Stephanie is a recent graduate of our Journeywoman Start (JWS) program in Fort McMurray. Before enrolling in the Journeywoman Start Program at Women Building Futures (WBF), Stephanie had been a stay-at-home mom for nine years.

In 2018, Stephanie and her ex-husband decided to separate after 14-years together and three years of marriage.

“Things just weren’t progressing,” she reflects.

Stephanie was determined to become self-sufficient for her children. This prompted Stephanie to think seriously about a new career.

“As I was preparing to move on, I was thinking of what I could do to support my girls,” she says.

Despite being out of the workforce for several years, Stephanie was undeterred. She had extensive work experience, including facilitating safety courses at Keyano College in Fort McMurray, landscaping, and running her own business.

Stephanie reveals that she had an interest in working in the trades, specifically electrical and recalls hearing about Women Building Futures when she worked at Keyano College.

“I had heard that it’s a wonderful opportunity that gets women into the trades and helps them back into the workforce,” she says.

She also connected with a friend who worked at Suncor as an electrician to learn more about the profession. That conversation persuaded her to apply for the Women Building Future’s Journeywoman Start program in Edmonton.

Stephanie had been accepted into the program and plans were in motion for her to commute to Edmonton to take the program. However, things took an unexpected turn and Stephanie found out that she was pregnant with her fourth child, pushing those dreams of pursuing a career in the trades on hold.

The difference

In early 2022, Stephanie decided to get back to pursuing her dreams. Stephanie admits that she had ‘enough’ and was determined to become independent.

“I [was] sick of how I was treated by my exes being a single mom and a stay-at-home mom. They would tell me how I should be working and tell me how they pay for everything… they just really belittled me. I had enough,” she reflects. “I just wanted to be self-sufficient. I wanted to make enough to provide for myself and my four children without requiring [my exes] child support. That’s where I had that ‘aha’ moment—it’s me, myself, and my four girls—and decided to enroll in the program.”

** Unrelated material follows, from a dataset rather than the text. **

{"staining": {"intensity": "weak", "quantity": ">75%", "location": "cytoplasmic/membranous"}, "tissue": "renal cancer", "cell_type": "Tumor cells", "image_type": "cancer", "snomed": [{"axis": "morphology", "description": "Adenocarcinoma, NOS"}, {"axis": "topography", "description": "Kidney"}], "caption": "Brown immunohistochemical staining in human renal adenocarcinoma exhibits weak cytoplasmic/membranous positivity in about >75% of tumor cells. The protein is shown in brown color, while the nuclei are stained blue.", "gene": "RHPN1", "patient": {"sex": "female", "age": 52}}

She went onto the Women Building Futures website and saw that the JWS program was now being offered in Fort McMurray.

Stephanie applied and she got accepted into the Fort McMurray cohort. Stephanie confesses feeling relieved—she didn’t have to leave the city or move the children.

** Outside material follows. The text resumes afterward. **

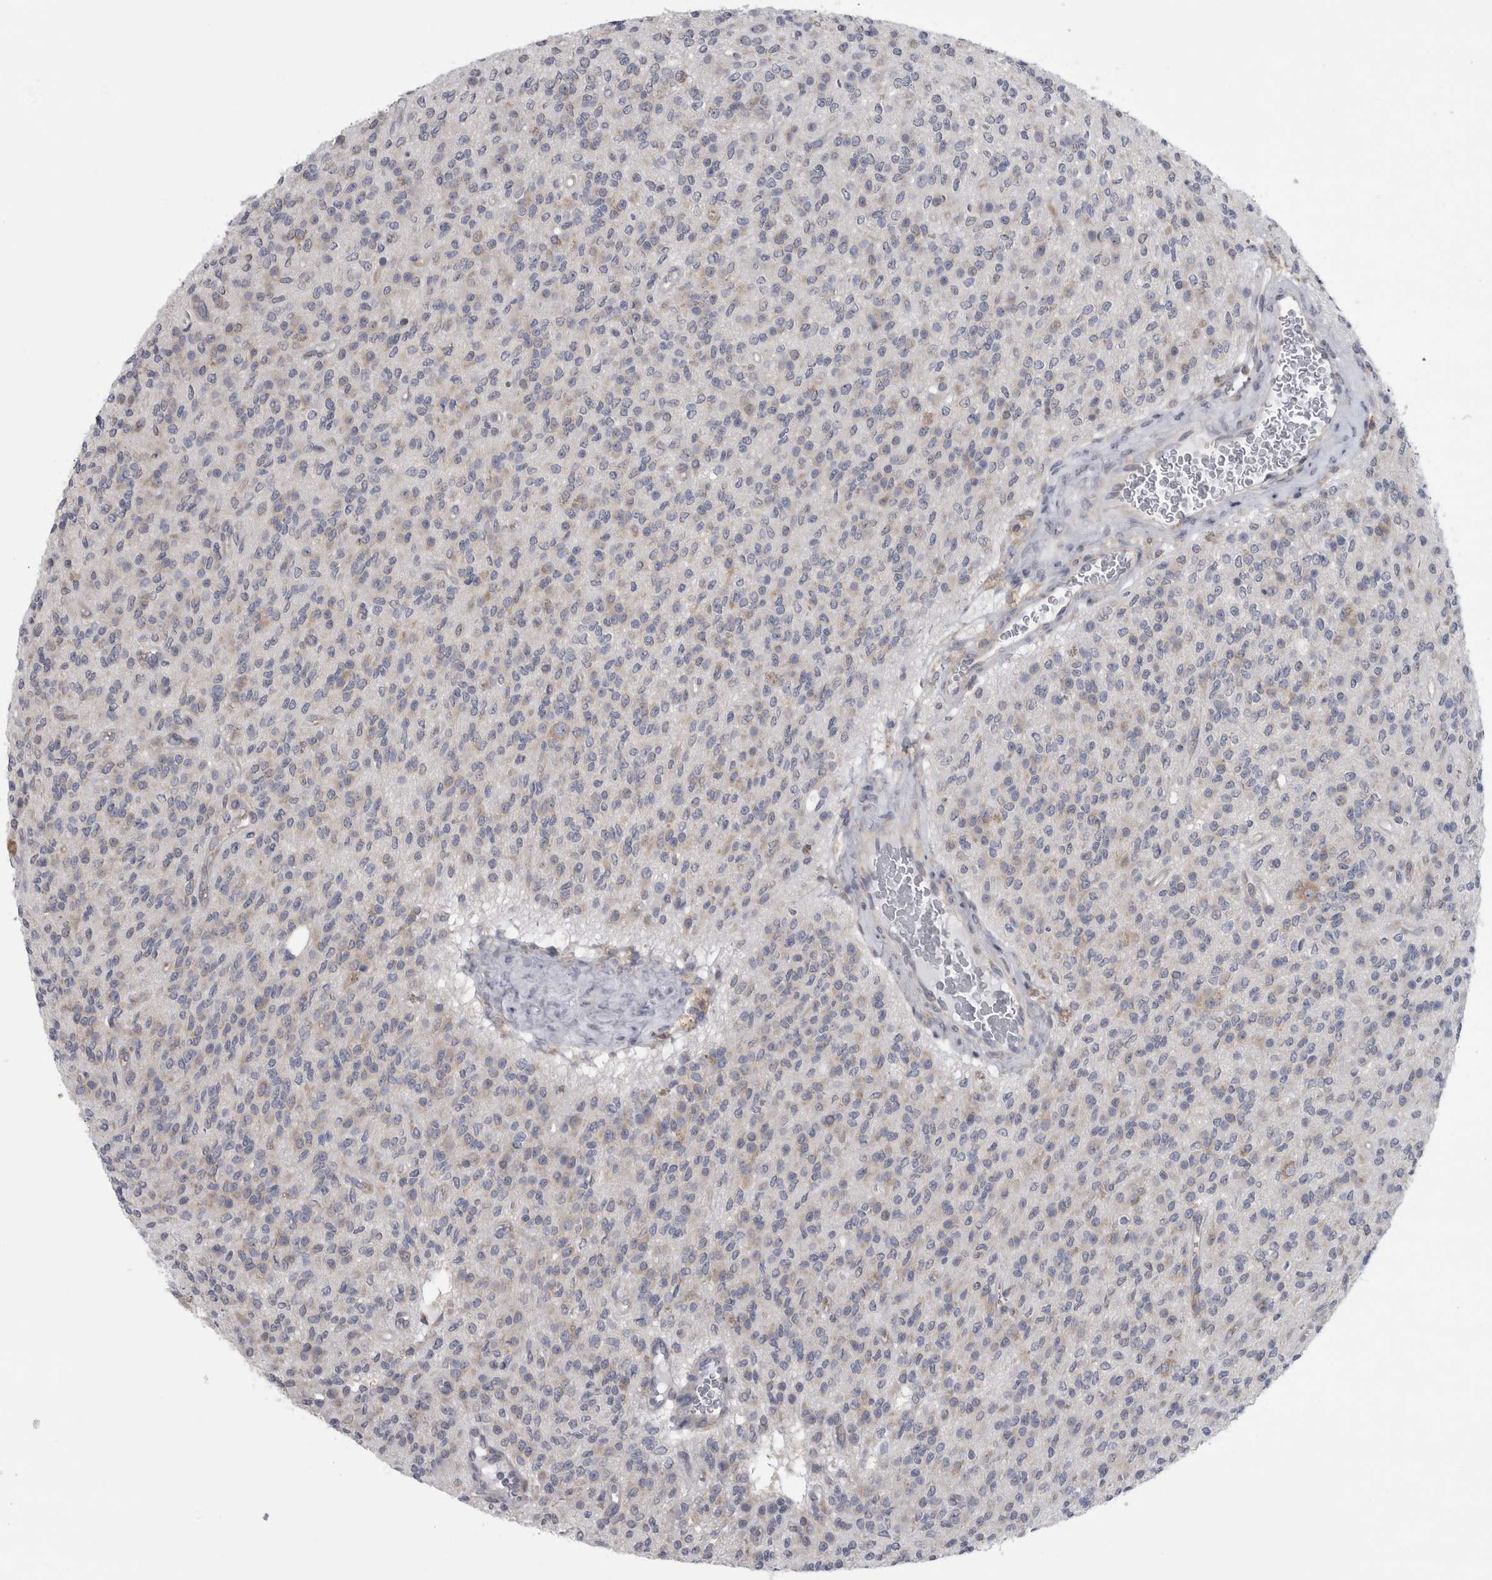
{"staining": {"intensity": "weak", "quantity": "<25%", "location": "cytoplasmic/membranous"}, "tissue": "glioma", "cell_type": "Tumor cells", "image_type": "cancer", "snomed": [{"axis": "morphology", "description": "Glioma, malignant, High grade"}, {"axis": "topography", "description": "Brain"}], "caption": "High magnification brightfield microscopy of malignant glioma (high-grade) stained with DAB (brown) and counterstained with hematoxylin (blue): tumor cells show no significant positivity.", "gene": "PRRC2C", "patient": {"sex": "male", "age": 34}}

“It was amazing [feeling]. I was like, “I’m just going to trust this journey, because I just felt like I had been resisting and holding onto something that was broken and I couldn’t move forward,” she says. “When I got accepted, I knew that this is where I’m supposed to be.”

Although Stephanie had initially been interested in becoming an electrical apprentice, the exposure to other trades during the program encouraged her to pursue power engineering instead.

“We got to take apart valves, pumps and compressors and we got to learn how to start the boiler. I really, really enjoyed the power engineering,” explains Stephanie.

Stephanie reveals that she is continuing her education to become a Power Engineer and is now enrolled in the Power Engineering course at Keyano College.

“You can put anything you put your mind to,” she says. “I want to thank Women Building Futures for the experience and the introductions to the trades.”